## Exercise description
Write out the entries exactly, pictures excluded.

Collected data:
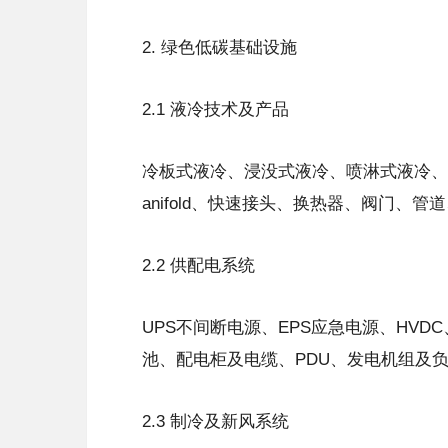
2. 绿色低碳基础设施
2.1 液冷技术及产品
冷板式液冷、浸没式液冷、喷淋式液冷、
anifold、快速接头、换热器、阀门、
2.2 供配电系统
UPS不间断电源、EPS应急电源、HV
池、配电柜及电缆、PDU、发电机组及
2.3 制冷及新风系统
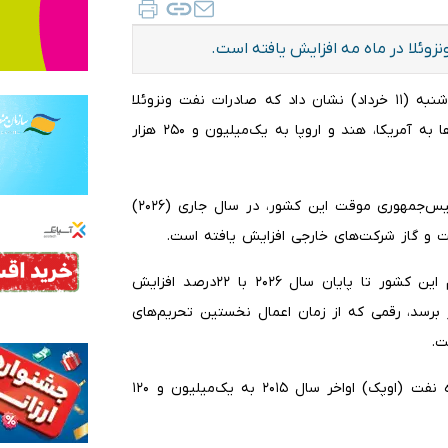
زوئلا در ماه مه افزایش یافته است.
به گزارش ایلنا از خبرگزاری رویترز، داده‌های کشتیرانی روز دوشنبه (۱۱ خرداد) نشان داد که صادرات نفت ونزوئلا
در ماه مه، برای سومین ماه پیاپی با افزایش ارسال محموله‌ها به آمریکا، هند و اروپا به یک‌میلیون و ۲۵۰ هزار
تولید و صادرات نفت خام ونزوئلا در زمان دلسی رودریگز، رئیس‌جمهوری موقت این کشور، در سال جاری (۲۰۲۶)
 و گاز شرکت‌های خارجی افزایش یافته است.
وزارت نفت ونزوئلا پیش‌بینی کرده است که تولید نفت خام این کشور تا پایان سال ۲۰۲۶ با ۲۲درصد افزایش
ون و ۳۷۰ هزار بشکه در روز برسد، رقمی که از زمان اعمال نخستین تحریم‌های
تولید نفت خام این کشور عضو سازمان کشورهای صادرکننده نفت (اوپک) اواخر سال ۲۰۱۵ به یک‌میلیون و ۱۲۰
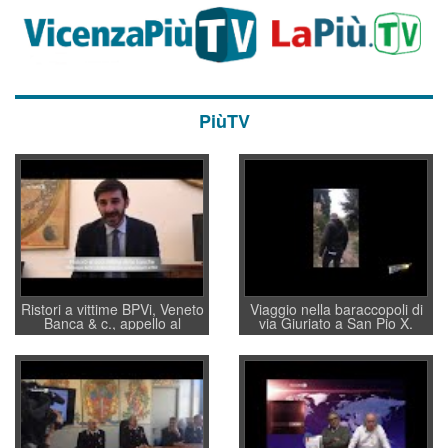
PiùTV
Ristori a vittime BPVi, Veneto
Viaggio nella baraccopoli di
Banca & c., appello al
via Giuriato a San Pio X.
sottosegretario Alessio
Vicenza ai Vicentini: “faremo
Villarosa: per mettere ordine
un regalo di Natale ai
convochi con Di Maio CNCU
residenti”
a supporto della cabina di
regia al Mef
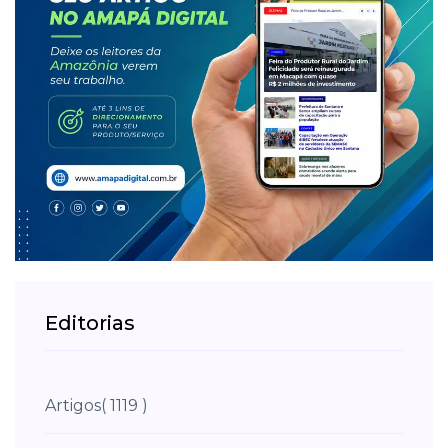
Editorias
Artigos
( 1119 )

## Written response
2. 绿色低碳基础设施
2.1 液冷技术及产品
冷板式液冷、浸没式液冷、喷淋式液冷、
anifold、快速接头、换热器、阀门、
2.2 供配电系统
UPS不间断电源、EPS应急电源、HV
池、配电柜及电缆、PDU、发电机组及
2.3 制冷及新风系统
زوئلا در ماه مه افزایش یافته است.
به گزارش ایلنا از خبرگزاری رویترز، داده‌های کشتیرانی روز دوشنبه (۱۱ خرداد) نشان داد که صادرات نفت ونزوئلا
در ماه مه، برای سومین ماه پیاپی با افزایش ارسال محموله‌ها به آمریکا، هند و اروپا به یک‌میلیون و ۲۵۰ هزار
تولید و صادرات نفت خام ونزوئلا در زمان دلسی رودریگز، رئیس‌جمهوری موقت این کشور، در سال جاری (۲۰۲۶)
 و گاز شرکت‌های خارجی افزایش یافته است.
وزارت نفت ونزوئلا پیش‌بینی کرده است که تولید نفت خام این کشور تا پایان سال ۲۰۲۶ با ۲۲درصد افزایش
ون و ۳۷۰ هزار بشکه در روز برسد، رقمی که از زمان اعمال نخستین تحریم‌های
تولید نفت خام این کشور عضو سازمان کشورهای صادرکننده نفت (اوپک) اواخر سال ۲۰۱۵ به یک‌میلیون و ۱۲۰
PiùTV
Ristori a vittime BPVi, Veneto
Viaggio nella baraccopoli di
Banca & c., appello al
via Giuriato a San Pio X.
sottosegretario Alessio
Vicenza ai Vicentini: “faremo
Villarosa: per mettere ordine
un regalo di Natale ai
convochi con Di Maio CNCU
residenti”
a supporto della cabina di
regia al Mef
Editorias
Artigos
( 1119 )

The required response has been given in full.